#### LISTED ENTRIES

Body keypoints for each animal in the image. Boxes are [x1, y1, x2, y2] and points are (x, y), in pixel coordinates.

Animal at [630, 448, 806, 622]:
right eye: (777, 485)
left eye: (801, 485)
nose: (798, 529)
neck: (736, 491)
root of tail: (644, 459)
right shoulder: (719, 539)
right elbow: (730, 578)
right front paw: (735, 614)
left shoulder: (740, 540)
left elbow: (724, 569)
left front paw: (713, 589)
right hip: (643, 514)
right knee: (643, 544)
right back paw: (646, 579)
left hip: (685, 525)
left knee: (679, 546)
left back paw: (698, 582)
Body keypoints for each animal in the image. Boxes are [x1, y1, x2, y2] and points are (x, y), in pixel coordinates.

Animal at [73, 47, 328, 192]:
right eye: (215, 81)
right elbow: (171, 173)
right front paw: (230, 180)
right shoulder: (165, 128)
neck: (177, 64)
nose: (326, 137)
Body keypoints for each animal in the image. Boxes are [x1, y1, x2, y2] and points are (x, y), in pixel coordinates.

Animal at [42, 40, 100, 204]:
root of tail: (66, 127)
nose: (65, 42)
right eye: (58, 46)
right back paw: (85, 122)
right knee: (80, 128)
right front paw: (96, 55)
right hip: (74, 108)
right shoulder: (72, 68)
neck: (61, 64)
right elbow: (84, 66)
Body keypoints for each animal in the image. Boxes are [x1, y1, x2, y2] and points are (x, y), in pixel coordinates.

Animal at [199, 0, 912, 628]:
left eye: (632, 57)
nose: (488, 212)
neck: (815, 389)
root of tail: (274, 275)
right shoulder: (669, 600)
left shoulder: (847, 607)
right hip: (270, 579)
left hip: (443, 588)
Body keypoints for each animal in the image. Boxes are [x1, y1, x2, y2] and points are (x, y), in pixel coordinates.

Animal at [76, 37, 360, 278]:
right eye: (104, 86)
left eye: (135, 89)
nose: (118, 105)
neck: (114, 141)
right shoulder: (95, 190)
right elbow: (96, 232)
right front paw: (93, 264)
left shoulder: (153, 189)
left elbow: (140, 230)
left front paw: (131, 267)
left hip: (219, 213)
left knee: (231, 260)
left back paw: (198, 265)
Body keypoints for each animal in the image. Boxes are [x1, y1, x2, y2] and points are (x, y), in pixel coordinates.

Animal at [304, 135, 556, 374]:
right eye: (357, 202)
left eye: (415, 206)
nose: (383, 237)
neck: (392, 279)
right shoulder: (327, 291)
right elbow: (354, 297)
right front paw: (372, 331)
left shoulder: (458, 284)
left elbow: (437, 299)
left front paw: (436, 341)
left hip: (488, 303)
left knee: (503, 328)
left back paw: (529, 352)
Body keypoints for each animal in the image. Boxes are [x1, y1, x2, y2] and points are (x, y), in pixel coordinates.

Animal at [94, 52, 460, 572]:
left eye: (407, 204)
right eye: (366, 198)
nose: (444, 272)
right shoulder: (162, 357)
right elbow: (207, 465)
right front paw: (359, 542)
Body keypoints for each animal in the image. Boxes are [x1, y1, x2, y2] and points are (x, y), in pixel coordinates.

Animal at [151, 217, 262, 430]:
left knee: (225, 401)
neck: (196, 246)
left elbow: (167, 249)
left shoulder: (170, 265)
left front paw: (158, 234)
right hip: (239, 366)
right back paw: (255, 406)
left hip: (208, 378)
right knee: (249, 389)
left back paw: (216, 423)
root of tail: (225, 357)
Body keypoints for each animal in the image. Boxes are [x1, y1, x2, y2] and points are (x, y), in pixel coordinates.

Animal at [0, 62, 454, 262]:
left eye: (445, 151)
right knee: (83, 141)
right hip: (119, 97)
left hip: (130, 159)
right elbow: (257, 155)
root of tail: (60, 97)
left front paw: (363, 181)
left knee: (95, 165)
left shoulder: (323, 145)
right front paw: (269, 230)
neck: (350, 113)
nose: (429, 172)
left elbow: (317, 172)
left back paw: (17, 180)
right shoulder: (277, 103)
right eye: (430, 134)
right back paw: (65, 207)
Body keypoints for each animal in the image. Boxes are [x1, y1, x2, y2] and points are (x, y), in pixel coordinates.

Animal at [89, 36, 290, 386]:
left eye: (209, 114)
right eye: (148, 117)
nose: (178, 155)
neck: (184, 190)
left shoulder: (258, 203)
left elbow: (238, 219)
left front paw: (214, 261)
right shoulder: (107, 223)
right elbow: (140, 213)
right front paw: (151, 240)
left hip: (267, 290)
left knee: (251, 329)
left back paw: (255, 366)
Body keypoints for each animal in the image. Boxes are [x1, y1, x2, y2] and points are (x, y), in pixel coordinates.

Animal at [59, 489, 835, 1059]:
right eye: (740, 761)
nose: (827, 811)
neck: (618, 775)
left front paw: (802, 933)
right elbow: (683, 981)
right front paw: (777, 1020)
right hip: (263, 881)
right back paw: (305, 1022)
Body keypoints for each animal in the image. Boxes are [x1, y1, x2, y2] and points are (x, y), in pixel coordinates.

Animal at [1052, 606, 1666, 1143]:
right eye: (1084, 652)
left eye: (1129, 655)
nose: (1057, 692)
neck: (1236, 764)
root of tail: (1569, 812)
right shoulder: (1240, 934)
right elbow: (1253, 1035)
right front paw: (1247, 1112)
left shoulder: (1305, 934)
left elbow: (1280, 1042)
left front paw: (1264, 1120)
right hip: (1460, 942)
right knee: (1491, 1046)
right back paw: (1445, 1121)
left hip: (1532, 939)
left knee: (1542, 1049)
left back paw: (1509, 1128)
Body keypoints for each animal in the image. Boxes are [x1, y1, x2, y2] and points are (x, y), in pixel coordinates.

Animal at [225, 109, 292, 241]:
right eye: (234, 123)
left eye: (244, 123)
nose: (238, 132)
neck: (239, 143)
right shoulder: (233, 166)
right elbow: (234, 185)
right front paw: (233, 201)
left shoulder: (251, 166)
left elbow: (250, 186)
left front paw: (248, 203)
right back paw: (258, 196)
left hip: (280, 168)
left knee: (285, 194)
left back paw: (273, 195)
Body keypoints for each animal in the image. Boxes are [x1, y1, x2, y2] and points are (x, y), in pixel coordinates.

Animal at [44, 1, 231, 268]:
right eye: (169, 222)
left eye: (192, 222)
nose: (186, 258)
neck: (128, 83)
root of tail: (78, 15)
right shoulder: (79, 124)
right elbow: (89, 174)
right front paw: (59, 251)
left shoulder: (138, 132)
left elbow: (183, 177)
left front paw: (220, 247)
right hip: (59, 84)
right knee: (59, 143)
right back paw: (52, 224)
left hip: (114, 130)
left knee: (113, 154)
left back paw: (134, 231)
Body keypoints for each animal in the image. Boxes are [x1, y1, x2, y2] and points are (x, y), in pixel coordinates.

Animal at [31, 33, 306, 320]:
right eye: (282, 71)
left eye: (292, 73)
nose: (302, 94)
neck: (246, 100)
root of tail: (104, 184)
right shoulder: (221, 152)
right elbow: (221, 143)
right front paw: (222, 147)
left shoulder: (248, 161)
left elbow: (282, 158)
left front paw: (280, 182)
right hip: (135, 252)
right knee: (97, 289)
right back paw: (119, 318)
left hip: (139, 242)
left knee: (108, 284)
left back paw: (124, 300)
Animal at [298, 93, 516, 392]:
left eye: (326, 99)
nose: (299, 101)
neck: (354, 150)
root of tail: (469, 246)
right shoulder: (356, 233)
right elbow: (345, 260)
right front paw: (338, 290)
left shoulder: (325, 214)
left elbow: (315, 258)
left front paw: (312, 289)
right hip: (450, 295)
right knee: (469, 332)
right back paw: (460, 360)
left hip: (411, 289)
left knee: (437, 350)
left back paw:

########

**REQUIRED ACTION:** The listing above holds a line with "nose: (1057, 692)" and a line with "right elbow: (234, 185)". Print the stretch from the first through the second, exactly and alone.

**SOLUTION TO THIS PROBLEM:**
nose: (1057, 692)
neck: (1236, 764)
root of tail: (1569, 812)
right shoulder: (1240, 934)
right elbow: (1253, 1035)
right front paw: (1247, 1112)
left shoulder: (1305, 934)
left elbow: (1280, 1042)
left front paw: (1264, 1120)
right hip: (1460, 942)
right knee: (1491, 1046)
right back paw: (1445, 1121)
left hip: (1532, 939)
left knee: (1542, 1049)
left back paw: (1509, 1128)
Body keypoints for each animal in the image. Boxes are [x1, y1, x2, y2] and points are (x, y), in pixel coordinates.

Animal at [225, 109, 292, 241]:
right eye: (234, 123)
left eye: (244, 123)
nose: (238, 132)
neck: (239, 143)
right shoulder: (233, 166)
right elbow: (234, 185)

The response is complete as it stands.